### Dataset content:

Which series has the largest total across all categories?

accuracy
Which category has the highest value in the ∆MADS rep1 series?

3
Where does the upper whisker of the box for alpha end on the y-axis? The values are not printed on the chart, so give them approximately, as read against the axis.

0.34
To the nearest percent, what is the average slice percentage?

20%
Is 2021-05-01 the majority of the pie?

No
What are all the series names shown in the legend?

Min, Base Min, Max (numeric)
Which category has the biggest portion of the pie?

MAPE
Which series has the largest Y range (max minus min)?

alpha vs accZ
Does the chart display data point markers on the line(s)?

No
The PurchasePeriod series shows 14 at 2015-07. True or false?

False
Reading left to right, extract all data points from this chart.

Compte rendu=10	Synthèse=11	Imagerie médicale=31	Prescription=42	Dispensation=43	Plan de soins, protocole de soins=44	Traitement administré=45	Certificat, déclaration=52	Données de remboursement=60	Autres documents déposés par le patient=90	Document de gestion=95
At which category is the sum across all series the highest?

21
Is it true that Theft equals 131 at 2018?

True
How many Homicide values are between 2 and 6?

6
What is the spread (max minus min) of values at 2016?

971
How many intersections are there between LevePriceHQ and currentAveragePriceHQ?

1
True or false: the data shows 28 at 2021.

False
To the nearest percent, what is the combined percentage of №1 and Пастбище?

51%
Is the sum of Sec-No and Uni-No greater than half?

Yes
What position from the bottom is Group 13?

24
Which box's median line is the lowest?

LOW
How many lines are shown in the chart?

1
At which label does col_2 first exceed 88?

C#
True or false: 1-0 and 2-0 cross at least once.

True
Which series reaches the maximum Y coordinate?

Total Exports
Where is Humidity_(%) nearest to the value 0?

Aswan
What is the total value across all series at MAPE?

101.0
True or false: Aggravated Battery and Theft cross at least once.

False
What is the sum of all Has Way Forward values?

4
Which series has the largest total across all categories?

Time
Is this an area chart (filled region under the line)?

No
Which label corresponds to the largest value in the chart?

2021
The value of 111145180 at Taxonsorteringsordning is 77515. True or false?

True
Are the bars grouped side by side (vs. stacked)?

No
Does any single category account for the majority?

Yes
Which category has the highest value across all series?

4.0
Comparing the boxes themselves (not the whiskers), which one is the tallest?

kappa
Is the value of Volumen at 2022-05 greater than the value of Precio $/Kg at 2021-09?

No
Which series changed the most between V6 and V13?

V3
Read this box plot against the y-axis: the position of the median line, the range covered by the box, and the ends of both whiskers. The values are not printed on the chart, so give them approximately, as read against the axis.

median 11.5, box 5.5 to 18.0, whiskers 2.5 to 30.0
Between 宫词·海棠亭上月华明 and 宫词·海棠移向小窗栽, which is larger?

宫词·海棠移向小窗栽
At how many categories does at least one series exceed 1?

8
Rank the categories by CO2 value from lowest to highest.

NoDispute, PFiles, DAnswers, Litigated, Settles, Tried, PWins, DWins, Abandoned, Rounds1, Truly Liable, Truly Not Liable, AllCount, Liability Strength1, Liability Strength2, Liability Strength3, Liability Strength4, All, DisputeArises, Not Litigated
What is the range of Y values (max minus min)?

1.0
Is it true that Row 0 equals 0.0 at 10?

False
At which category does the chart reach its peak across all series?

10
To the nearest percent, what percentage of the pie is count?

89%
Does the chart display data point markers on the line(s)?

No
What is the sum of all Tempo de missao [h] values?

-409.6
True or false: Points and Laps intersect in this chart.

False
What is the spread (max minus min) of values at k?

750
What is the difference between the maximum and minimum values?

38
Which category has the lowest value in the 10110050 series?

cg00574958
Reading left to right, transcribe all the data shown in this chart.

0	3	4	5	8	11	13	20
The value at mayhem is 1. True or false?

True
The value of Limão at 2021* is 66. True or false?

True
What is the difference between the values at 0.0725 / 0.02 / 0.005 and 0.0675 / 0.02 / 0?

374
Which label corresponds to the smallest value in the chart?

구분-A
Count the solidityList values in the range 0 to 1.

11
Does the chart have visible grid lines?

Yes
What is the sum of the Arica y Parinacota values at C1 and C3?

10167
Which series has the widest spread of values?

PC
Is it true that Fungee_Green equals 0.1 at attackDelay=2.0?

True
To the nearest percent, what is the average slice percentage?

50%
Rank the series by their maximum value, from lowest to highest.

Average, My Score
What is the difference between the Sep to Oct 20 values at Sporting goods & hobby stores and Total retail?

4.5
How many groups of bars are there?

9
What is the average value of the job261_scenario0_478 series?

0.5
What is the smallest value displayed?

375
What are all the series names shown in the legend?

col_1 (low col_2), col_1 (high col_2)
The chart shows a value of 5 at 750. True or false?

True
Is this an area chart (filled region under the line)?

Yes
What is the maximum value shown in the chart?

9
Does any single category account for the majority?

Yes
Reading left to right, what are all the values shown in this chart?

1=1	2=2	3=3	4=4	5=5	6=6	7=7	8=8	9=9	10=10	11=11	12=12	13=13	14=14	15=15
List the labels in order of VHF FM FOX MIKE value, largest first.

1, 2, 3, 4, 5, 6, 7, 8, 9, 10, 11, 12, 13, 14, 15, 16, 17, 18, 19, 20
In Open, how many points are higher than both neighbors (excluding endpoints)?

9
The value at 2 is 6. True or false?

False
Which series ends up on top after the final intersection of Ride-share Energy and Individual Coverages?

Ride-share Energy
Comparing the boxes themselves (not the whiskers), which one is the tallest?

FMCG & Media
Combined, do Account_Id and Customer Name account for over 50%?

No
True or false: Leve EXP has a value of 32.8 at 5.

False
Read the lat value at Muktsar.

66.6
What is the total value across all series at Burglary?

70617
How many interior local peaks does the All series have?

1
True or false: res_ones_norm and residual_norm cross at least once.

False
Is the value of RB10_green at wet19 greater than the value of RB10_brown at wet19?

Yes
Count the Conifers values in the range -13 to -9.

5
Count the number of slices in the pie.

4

### Exercise:
Please copy the rows word for word, from the very first line down to and including the line with "Which category has the biggest".

### Result for this exercise:
Which series has the largest total across all categories?

accuracy
Which category has the highest value in the ∆MADS rep1 series?

3
Where does the upper whisker of the box for alpha end on the y-axis? The values are not printed on the chart, so give them approximately, as read against the axis.

0.34
To the nearest percent, what is the average slice percentage?

20%
Is 2021-05-01 the majority of the pie?

No
What are all the series names shown in the legend?

Min, Base Min, Max (numeric)
Which category has the biggest portion of the pie?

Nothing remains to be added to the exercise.